Given passage:
* begin *

[PATCH] D127901: [LinkerWrapper] Add PTX output to CUDA fatbinary in LTO-mode

Joseph Huber via Phabricator via cfe-commits Wed, 15 Jun 2022 12:57:16 -0700

jhuber6 created this revision.
jhuber6 added reviewers: jdoerfert, JonChesterfield, tra, yaxunl.
Herald added subscribers: mattd, gchakrabarti, asavonic, inglorion.
Herald added a project: All.
jhuber6 requested review of this revision.
Herald added a project: clang.
Herald added a subscriber: cfe-commits.


One current downside of the LLVM support for CUDA in RDC-mode is that we
cannot JIT off of the PTX image. This requires the user to provide the
specific architecture when offloading. CUDA's runtime uses a special
method to link the separate PTX files when in RDC-mode, while LLVM
cannot do this with the chosen approach to supporting RDC-mode
compilation. However, if we embed bitcode via LTO we can use the
single-linked PTX image for the whole module and include it in the
fatbinary. This allows us to do the following and have it execute even
without the correct architecture specified.

  clang foo.cu -foffload-lto -fgpu-rdc --offload-new-driver -lcudart

It is also worth noting that in full-LTO mode, RDC-mode will behave
exactly like non-RDC mode after linking.

Depends on D127246 <https://reviews.llvm.org/D127246>


Repository:
  rG LLVM Github Monorepo

https://reviews.llvm.org/D127901

Files:
  clang/test/Driver/linker-wrapper.c
  clang/tools/clang-linker-wrapper/ClangLinkerWrapper.cpp

Index: clang/tools/clang-linker-wrapper/ClangLinkerWrapper.cpp
===================================================================
--- clang/tools/clang-linker-wrapper/ClangLinkerWrapper.cpp
+++ clang/tools/clang-linker-wrapper/ClangLinkerWrapper.cpp
@@ -557,9 +557,16 @@
   CmdArgs.push_back(TheTriple.isArch64Bit() ? "-64" : "-32");
   CmdArgs.push_back("--create");
   CmdArgs.push_back(TempFile);
-  for (const auto &FileAndArch : InputFiles)

* end *

Dataset excerpt:

* begin *

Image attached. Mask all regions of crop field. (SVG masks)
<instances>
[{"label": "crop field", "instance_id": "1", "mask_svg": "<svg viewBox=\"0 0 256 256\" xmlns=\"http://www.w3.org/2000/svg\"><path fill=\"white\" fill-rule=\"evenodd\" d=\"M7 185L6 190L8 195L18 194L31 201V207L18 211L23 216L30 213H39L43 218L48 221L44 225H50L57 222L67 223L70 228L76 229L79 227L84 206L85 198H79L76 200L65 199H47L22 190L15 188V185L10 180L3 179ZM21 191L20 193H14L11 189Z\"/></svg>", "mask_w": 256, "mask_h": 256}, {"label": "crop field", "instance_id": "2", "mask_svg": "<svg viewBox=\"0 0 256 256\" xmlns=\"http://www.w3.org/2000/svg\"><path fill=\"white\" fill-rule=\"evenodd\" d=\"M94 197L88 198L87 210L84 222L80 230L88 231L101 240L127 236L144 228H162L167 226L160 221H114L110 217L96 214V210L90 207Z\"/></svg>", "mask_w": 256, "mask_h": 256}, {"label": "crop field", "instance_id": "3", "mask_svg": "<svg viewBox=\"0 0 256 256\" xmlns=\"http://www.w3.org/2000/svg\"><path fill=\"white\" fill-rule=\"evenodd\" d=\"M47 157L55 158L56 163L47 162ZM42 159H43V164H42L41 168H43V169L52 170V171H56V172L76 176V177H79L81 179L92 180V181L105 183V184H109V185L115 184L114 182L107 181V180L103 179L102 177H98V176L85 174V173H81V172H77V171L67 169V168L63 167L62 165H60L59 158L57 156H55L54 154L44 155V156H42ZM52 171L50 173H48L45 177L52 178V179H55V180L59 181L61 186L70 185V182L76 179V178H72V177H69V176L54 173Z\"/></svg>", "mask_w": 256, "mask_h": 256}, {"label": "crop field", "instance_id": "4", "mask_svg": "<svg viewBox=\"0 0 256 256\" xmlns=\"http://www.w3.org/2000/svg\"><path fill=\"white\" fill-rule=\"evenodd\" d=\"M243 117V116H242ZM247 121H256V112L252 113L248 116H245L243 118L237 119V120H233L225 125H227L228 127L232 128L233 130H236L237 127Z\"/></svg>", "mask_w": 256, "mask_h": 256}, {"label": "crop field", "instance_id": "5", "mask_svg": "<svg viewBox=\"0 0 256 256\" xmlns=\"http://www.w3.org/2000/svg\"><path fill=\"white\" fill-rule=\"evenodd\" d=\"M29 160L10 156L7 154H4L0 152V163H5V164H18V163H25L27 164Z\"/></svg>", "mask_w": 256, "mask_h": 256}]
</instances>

* end *

What is asked: Could you extend the patch on adding PTX output to the CUDA fatbinary from the point where it stops?

Written response:
-    CmdArgs.push_back(Saver.save("--image=profile=" + std::get<1>(FileAndArch) +
-                                 ",file=" + std::get<0>(FileAndArch)));
+  for (const auto &FileAndArch : InputFiles) {
+    if (std::get<0>(FileAndArch).endswith(".s"))
+      CmdArgs.push_back(Saver.save("--image=profile=compute_" +
+                                   std::get<1>(FileAndArch).split("_").second +
+                                   ",file=" + std::get<0>(FileAndArch)));
+    else
+      CmdArgs.push_back(
+          Saver.save("--image=profile=" + std::get<1>(FileAndArch) +
+                     ",file=" + std::get<0>(FileAndArch)));
+  }
 
   if (Error Err = executeCommands(*FatBinaryPath, CmdArgs))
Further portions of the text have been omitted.